About this exercise ::
What is the number of lines in the data below that contain "rata"? Answer with that number and no other words.

Top of Records

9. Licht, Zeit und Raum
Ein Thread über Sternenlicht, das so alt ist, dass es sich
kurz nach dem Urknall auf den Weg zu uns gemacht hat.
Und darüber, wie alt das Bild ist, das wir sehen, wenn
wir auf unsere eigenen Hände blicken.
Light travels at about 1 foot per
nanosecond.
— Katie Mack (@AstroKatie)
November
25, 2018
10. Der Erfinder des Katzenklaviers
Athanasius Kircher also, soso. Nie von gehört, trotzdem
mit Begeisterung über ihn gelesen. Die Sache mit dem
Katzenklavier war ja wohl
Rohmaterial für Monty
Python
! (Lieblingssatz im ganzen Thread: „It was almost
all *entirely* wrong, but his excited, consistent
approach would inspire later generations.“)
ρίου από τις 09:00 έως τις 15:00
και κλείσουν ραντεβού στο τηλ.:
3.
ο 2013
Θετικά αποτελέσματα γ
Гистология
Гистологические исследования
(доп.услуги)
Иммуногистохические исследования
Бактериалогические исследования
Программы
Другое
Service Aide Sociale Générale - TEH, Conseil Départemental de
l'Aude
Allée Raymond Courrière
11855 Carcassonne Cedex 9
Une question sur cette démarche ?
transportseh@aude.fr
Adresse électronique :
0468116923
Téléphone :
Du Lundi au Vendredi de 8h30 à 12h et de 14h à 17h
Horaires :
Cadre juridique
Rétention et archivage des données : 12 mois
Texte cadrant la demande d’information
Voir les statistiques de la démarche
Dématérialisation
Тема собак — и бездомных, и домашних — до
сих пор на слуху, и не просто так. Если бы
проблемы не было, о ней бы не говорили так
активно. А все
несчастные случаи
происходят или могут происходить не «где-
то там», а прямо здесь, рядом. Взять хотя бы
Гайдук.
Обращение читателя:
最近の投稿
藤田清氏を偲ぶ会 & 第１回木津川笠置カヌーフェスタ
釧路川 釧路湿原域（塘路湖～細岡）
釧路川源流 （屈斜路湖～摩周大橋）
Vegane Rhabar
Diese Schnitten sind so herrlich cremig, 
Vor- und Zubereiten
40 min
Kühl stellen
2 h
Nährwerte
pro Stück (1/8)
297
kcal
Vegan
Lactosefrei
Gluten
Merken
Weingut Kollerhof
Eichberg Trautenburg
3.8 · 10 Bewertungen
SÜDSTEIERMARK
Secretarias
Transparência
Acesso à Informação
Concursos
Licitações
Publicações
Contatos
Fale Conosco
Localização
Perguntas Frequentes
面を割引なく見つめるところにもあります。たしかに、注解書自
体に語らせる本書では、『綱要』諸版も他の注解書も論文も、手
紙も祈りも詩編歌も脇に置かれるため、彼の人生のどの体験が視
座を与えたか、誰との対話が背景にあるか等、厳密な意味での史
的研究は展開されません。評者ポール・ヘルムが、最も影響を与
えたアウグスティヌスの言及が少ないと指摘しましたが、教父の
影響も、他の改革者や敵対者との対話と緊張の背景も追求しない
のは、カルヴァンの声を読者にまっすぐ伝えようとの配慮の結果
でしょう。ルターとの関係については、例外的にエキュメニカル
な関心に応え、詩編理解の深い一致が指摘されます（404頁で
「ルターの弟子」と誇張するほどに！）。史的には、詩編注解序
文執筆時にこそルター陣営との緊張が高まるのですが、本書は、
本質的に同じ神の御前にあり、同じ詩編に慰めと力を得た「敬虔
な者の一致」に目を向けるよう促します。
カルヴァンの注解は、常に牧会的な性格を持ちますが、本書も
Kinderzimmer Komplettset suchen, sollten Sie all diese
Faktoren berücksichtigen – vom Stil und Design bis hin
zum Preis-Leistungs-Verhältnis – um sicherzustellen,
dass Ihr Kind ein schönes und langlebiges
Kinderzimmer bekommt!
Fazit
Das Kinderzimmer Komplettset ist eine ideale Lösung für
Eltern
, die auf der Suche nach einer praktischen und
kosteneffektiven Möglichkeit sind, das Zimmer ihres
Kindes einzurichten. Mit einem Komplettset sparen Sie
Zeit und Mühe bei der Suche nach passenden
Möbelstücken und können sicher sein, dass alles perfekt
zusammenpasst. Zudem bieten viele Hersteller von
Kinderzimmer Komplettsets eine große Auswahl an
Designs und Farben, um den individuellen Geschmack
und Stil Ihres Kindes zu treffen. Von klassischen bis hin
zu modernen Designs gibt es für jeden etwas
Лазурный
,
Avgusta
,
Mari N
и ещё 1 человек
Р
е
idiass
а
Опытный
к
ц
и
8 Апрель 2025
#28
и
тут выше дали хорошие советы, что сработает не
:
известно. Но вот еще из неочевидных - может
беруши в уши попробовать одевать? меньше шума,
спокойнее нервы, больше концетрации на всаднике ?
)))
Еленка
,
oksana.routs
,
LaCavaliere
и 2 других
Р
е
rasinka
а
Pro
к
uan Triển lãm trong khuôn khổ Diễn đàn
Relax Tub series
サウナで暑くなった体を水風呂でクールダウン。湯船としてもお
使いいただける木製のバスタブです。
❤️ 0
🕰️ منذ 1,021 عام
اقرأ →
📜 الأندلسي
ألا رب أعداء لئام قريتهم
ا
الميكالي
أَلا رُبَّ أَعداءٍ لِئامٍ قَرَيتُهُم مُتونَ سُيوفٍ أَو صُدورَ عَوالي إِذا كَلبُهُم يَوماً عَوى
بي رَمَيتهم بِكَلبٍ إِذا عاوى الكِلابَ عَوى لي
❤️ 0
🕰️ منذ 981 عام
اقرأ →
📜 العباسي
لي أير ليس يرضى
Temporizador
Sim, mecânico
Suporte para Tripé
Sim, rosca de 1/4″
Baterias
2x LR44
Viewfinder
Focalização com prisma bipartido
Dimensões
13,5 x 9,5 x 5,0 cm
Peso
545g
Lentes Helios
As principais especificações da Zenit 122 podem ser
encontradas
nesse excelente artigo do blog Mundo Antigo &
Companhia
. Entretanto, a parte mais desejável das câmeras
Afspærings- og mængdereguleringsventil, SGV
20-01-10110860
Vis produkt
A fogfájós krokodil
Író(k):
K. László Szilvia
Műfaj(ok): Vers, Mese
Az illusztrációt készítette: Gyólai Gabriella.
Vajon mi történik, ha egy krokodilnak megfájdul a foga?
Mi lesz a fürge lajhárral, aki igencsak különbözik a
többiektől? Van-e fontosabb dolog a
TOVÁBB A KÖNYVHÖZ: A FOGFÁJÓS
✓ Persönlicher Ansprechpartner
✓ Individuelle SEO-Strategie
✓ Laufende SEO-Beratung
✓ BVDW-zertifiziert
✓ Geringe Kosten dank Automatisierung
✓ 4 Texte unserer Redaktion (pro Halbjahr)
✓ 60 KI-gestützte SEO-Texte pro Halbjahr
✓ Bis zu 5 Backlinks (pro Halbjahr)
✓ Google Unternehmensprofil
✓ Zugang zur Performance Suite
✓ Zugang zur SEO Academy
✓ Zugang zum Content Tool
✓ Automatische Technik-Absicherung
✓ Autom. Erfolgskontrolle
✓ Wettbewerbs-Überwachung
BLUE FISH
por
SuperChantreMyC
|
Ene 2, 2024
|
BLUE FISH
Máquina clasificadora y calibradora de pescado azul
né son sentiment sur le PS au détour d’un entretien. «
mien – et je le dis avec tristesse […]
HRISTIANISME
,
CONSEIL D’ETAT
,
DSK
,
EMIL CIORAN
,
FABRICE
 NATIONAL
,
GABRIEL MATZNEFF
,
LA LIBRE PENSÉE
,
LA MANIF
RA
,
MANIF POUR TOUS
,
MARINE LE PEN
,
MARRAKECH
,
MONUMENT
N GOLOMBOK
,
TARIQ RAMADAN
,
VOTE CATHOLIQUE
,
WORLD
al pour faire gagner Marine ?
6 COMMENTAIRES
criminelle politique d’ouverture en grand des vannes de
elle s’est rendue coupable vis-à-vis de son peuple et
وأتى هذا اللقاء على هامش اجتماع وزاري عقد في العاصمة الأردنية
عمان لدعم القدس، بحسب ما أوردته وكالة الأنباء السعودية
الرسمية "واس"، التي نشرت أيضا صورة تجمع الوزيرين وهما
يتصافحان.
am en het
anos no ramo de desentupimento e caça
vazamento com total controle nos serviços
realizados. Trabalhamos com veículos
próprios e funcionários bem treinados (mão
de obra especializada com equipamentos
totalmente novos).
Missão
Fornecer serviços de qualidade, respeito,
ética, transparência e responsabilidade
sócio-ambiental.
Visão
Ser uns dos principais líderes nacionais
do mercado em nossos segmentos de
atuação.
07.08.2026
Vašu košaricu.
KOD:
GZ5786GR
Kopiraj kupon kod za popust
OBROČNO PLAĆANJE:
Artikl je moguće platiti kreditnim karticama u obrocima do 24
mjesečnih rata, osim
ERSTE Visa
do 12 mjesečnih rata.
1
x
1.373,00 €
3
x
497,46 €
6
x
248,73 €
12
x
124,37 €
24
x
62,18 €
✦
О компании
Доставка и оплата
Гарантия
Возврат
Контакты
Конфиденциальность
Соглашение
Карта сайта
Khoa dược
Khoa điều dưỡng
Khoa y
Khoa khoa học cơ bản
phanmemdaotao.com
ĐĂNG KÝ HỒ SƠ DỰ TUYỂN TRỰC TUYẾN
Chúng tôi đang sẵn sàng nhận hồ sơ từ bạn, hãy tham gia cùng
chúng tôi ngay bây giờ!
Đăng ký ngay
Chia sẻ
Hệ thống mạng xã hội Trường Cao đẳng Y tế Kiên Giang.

Bottom of Records

Result ::
2